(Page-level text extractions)
>>>
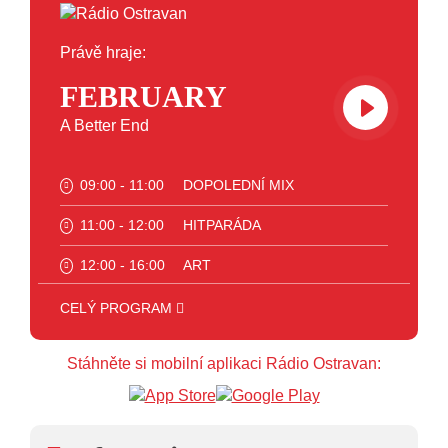
Právě hraje:
FEBRUARY
A Better End
09:00 - 11:00
DOPOLEDNÍ MIX
11:00 - 12:00
HITPARÁDA
12:00 - 16:00
ART
16:00 - 17:00
HODINA S MARIÍ
CELÝ PROGRAM
17:00 - 18:00
HODINA S VĚRKOU
Stáhněte si mobilní aplikaci Rádio Ostravan:
18:00 - 19:00
HODINA S JARKEM
19:00 - 20:00
FOLK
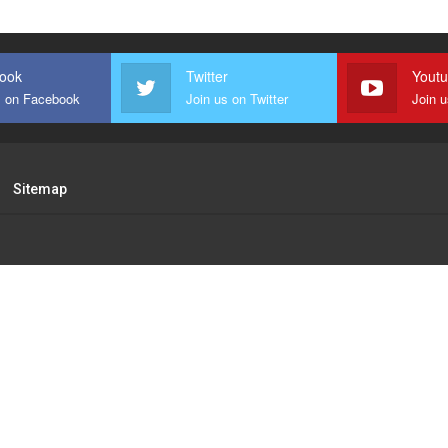
ook
Twitter
Yout
s on Facebook
Join us on Twitter
Join 
Sitemap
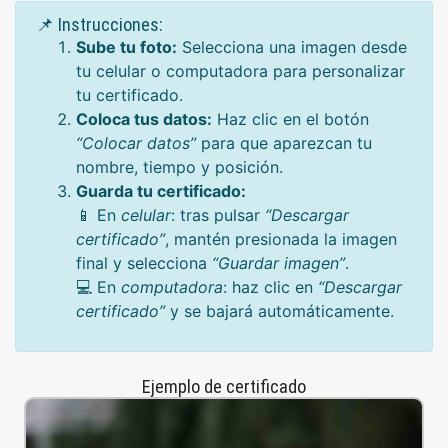
📌 Instrucciones:
Sube tu foto:
Selecciona una imagen desde
tu celular o computadora para personalizar
tu certificado.
Coloca tus datos:
Haz clic en el botón
“Colocar datos”
para que aparezcan tu
nombre, tiempo y posición.
Guarda tu certificado:
📱 En
celular
: tras pulsar
“Descargar
certificado”
, mantén presionada la imagen
final y selecciona
“Guardar imagen”
.
💻 En
computadora
: haz clic en
“Descargar
certificado”
y se bajará automáticamente.
Ejemplo de certificado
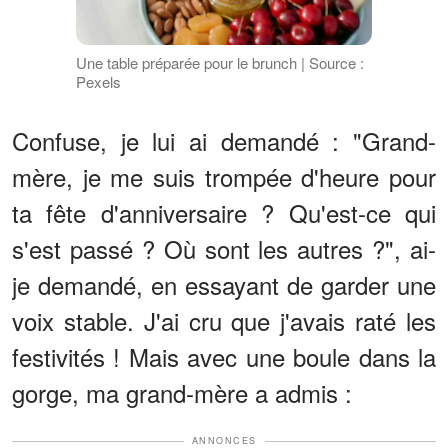
Une table préparée pour le brunch | Source :
Pexels
Confuse, je lui ai demandé : "Grand-
mère, je me suis trompée d'heure pour
ta fête d'anniversaire ? Qu'est-ce qui
s'est passé ? Où sont les autres ?", ai-
je demandé, en essayant de garder une
voix stable. J'ai cru que j'avais raté les
festivités ! Mais avec une boule dans la
gorge, ma grand-mère a admis :
ANNONCES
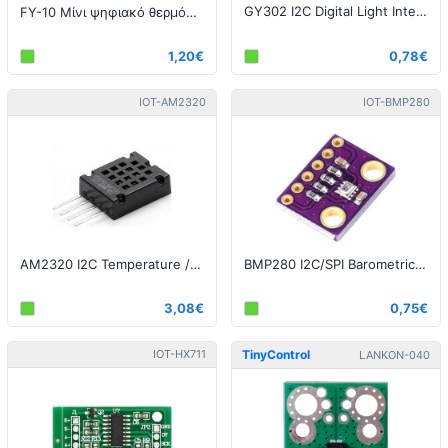
GY302 I2C Digital Light Intensity Sensor (BH1750)
FY-10 Μίνι ψηφιακό θερμόμετρο - Μαύρο
1,20€
0,78€
IOT-AM2320
IOT-BMP280
AM2320 I2C Temperature / Humidity Sensor
BMP280 I2C/SPI Barometric Pressure Altitude Sensor
3,08€
0,75€
IOT-HX711
TinyControl
LANKON-040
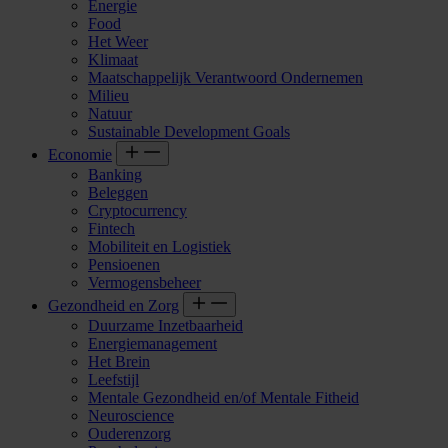
Energie
Food
Het Weer
Klimaat
Maatschappelijk Verantwoord Ondernemen
Milieu
Natuur
Sustainable Development Goals
Economie
Banking
Beleggen
Cryptocurrency
Fintech
Mobiliteit en Logistiek
Pensioenen
Vermogensbeheer
Gezondheid en Zorg
Duurzame Inzetbaarheid
Energiemanagement
Het Brein
Leefstijl
Mentale Gezondheid en/of Mentale Fitheid
Neuroscience
Ouderenzorg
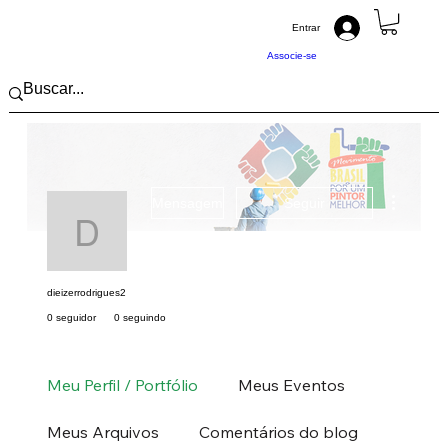
Entrar
Associe-se
Mais açõ
Mensagem
Seguir
dieizerrodrigues2
dieizerrodrigues2
0 seguidor
0 seguindo
Pintor (a) PRO
Sul
SC
+
4
Meu Perfil / Portfólio
Meus Eventos
Meus Arquivos
Comentários do blog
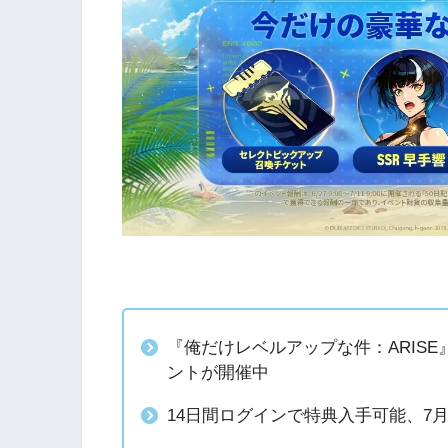
『俺だけレベルアップな件：ARIS
ントが開催中
14日間ログインで特典入手可能、7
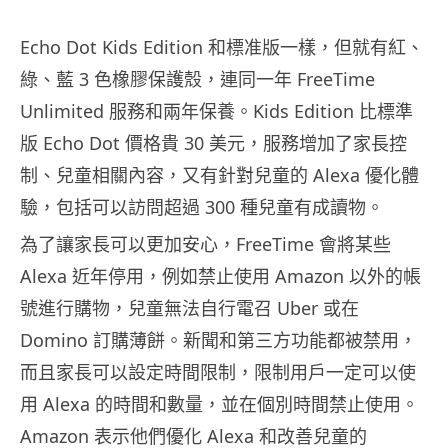
Echo Dot Kids Edition 和標准版一樣，但就有紅、
綠、藍 3 色橡膠保護殼，連同一年 FreeTime
Unlimited 服務和兩年保養。Kids Edition 比標準
版 Echo Dot 價格貴 30 美元，服務增加了家長控
制、兒童相關內容，又有針對兒童的 Alexa 優化體
驗，包括可以訪問超過 300 種兒童有成讀物。
為了讓家長可以更加安心，FreeTime 會將某些
Alexa 近年停用，例如禁止使用 Amazon 以外的帳
號進行購物，兒童無法自行電召 Uber 或在
Domino 訂購薄餅。新聞和第三方功能都被禁用，
而且家長可以設定時間限制，限制用戶一定可以使
用 Alexa 的時間和數量，並在個別時間禁止使用。
Amazon 表示他們優化 Alexa 和改善兒童的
<<<
→ Task directions:
Which lines in the entries above contain the string "Alexa"? Pull out each of them.

→ Solution:
制、兒童相關內容，又有針對兒童的 Alexa 優化體
Alexa 近年停用，例如禁止使用 Amazon 以外的帳
用 Alexa 的時間和數量，並在個別時間禁止使用。
Amazon 表示他們優化 Alexa 和改善兒童的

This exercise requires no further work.